Boeing 787 battery in Japan sprayed hot chemicals
Gooey dark residue was left around the battery on the 787 Dreamliner in this week’s emergency landing, suggesting a different malfunction than last week’s 787 battery fire in Boston.
Seattle Times aerospace reporter
Hot chemicals sprayed out of the battery on the 787 Dreamliner in this week’s emergency landing in Japan, leaving a gooey dark residue and suggesting a different malfunction than last week’s 787 battery fire in Boston, according to two people with knowledge of the situation.
The residue covered the battery and splattered over nearby instruments inside the forward electronics bay. It left a 12-foot-long dark streak from the battery to an outflow valve through which some of the spray vented overboard during the flight.
The people with knowledge of what was found inside the forward electronics bay after the incident said the battery was not blackened and cracked open like the battery in the Japan Airlines 787 fire a week earlier at Logan airport in Boston.
“It’s not as bad as the earlier incident,” one person said, speaking on condition of anonymity. “It looks like there wasn’t a fire. But there was a significant overheating.”

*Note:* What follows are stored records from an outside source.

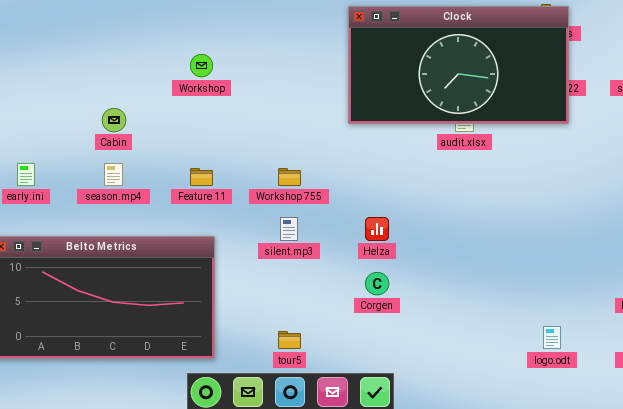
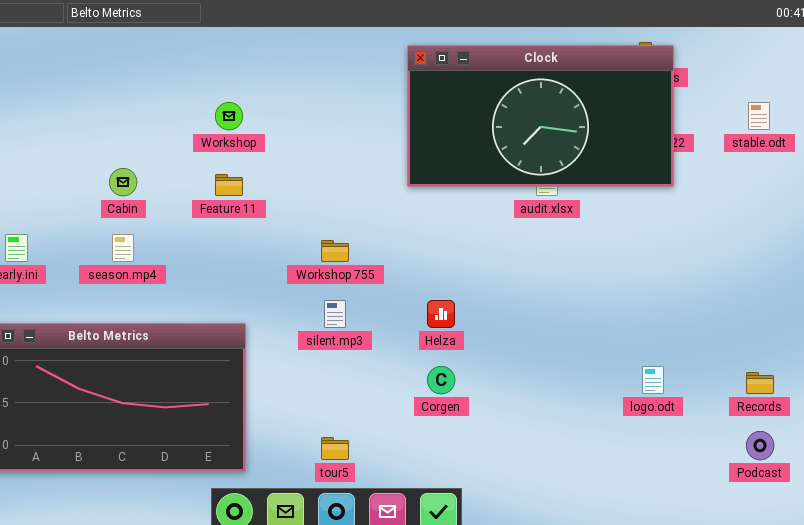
Feature 11: [190,168,213,186] -> [215,174,243,196], moved
logo.odt: [543,326,561,349] -> [642,366,664,394], moved

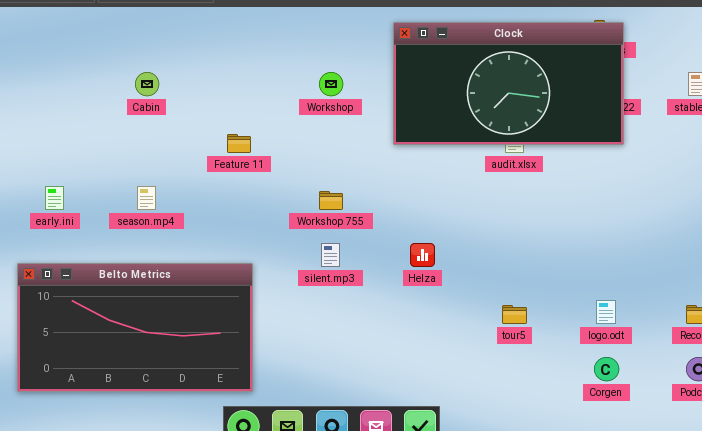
Workshop: [215,102,243,130] -> [319,72,343,96], moved
Cabin: [109,168,137,196] -> [135,72,159,96], moved
Corgen: [427,366,455,394] -> [594,357,619,381], moved
tour5: [321,437,349,460] -> [502,305,527,324], moved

Two further sources confirmed that there was no fire inside the airplane.
The residue may have been from smoke or from hot, vaporized electrolyte, the potentially flammable chemical inside the battery.
But even without a fire, “it’s still a problem” that the electrolytes sprayed out of the battery box, said one person.
Four independent control circuits govern how the battery charges, ensuring that it neither over-charges nor discharges too much.
Boeing believes these circuits may have done their job as designed and stopped the overheating before a fire could start, one person said.
Boeing senior vice president Mike Sinnett, who is responsible for the plane’s electrical systems, said in an interview last week following the Logan fire that those controls, two inside the battery and two external, would prevent any serious battery incident.
He added that Boeing tests showed that any smoke from a less serious battery overheating incident in flight would exit through the outflow valves overboard, ensuring none entered the passenger cabin or the cockpit.
But the Federal Aviation Administration (FAA), announcing its decision Wednesday to ground the 787 fleet, indicated it is not satisfied that these systems worked as designed. It stated that both battery incidents resulted in the “release of flammable electrolytes, heat damage, and smoke.”
ANA said Wednesday that the pilots did smell something that they thought was smoke, and that this smell was also in the passenger cabin.
That, along with warnings of battery trouble on the instrument panel, is what impelled the pilot to make the emergency landing, deploy the emergency exit slides and evacuate all 137 passengers and crew.
Two people with knowledge of what happened said the pilot received three battery warning messages during take-off after an initial status message.
One of those messages warned that the battery was overheating.
The 787 batteries are made by GS Yuasa of Japan. Its manufacturing processes will likely be the immediate focus of attention once investigators learn precisely what went wrong in each of the two incidents.